Abstract

The information of urban tree species resources is of vital significance to the planning and design of urban green spaces. Tree organs, such as the bark are used as the primary features of identifying tree species. However, traditional tree identification methods need to consume a lot of manpower and time costs. In addition, the application of machine image recognition technology to tree species recognition still has problems such as heavy data preprocessing workload, small number of tree species images, uneven distribution of categories, and low recognition accuracy. In order to promote the intelligent management of urban forestry and solve the above problems, it is necessary to establish an automatic image recognition model for urban greening tree species.
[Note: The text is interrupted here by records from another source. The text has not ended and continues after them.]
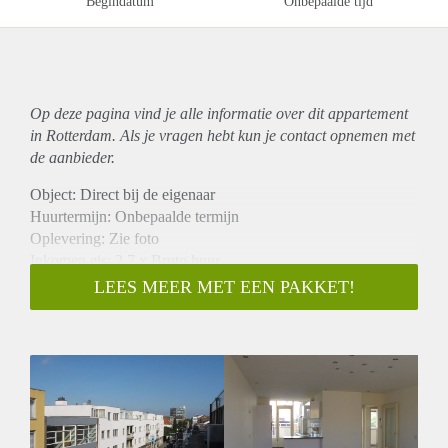
Begindatum
Onbepaalde tijd
Op deze pagina vind je alle informatie over dit
appartement
in Rotterdam. Als je vragen hebt kun je contact opnemen met
de aanbieder.
Object: Direct bij de eigenaar
Huurtermijn: Onbepaalde termijn
Oplevering: Zie foto
Inkomen eis: 2,7 x Bruto huur
Garantiestelling mogelijk: Ja
LEES MEER MET EEN PAKKET!
Borg: 1 Maand
Bemiddeling kosten: Nee
Woningdelers toegestaan: Ja
Huisdieren toegestaan: Afhankelijk van de Eigenaar
Huurtoeslag grens: Nee
Geschikt voor studenten: Afhankelijk van de Eigenaar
We captured bark images of 21 urban afforestation tree species in their natural environment and constructed a dataset that was divided into a train set, validation set, and test set in the ratio of 7:1:2. Combining Channel Attention Module (CAM) with algorithms such as Spatial Pyramid Pooling (SPP) and Mixed Depthwise Dilated Convolutional Kernels. The core algorithm is Mixed Convolution Kernel (MK), and a CAMP-MKNet Convolutional Neural Network (CNN) is constructed as a bark image classification model for urban greening tree species. The overall accuracy of the generic models ranged from 41.06% to 82.03%, whereas the overall accuracy of the experimental CAMP-MKNet model was 84.25%, with lower prediction cost. Our study shows that the CAMP-MKNet CNN model with better prediction performance and computational cost and can provide crucial insights and technical support for developing automated urban tree species image recognition systems.